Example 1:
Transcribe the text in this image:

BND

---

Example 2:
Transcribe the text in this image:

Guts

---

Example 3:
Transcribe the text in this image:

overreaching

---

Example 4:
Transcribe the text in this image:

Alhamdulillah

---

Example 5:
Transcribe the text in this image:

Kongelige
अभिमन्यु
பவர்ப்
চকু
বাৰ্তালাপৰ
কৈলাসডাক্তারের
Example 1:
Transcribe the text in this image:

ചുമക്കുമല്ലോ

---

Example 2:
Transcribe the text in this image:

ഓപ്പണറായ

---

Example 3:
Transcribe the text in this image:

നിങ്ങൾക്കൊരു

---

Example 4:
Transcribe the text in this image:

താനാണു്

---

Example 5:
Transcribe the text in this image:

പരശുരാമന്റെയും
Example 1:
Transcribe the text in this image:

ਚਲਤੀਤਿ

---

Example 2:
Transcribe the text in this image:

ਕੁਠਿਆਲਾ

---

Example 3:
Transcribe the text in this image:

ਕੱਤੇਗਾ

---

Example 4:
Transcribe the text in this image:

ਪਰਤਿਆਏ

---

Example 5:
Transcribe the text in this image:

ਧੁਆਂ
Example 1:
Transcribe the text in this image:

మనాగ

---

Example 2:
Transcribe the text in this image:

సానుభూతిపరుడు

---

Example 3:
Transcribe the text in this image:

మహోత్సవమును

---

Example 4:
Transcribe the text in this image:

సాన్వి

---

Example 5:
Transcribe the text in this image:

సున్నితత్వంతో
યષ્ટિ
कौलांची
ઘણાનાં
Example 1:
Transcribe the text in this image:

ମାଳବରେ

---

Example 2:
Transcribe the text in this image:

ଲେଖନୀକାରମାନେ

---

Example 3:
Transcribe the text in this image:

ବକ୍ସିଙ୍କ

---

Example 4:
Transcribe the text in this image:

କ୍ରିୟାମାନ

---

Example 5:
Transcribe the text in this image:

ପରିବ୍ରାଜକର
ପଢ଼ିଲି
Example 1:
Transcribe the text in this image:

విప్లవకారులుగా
※
Copy out the records verbatim, from the beginning of the records through the line that contains "কৈলাসডাক্তারের", including both of these lines.

**Worked answer**
Example 1:
Transcribe the text in this image:

BND

---

Example 2:
Transcribe the text in this image:

Guts

---

Example 3:
Transcribe the text in this image:

overreaching

---

Example 4:
Transcribe the text in this image:

Alhamdulillah

---

Example 5:
Transcribe the text in this image:

Kongelige
अभिमन्यु
பவர்ப்
চকু
বাৰ্তালাপৰ
কৈলাসডাক্তারের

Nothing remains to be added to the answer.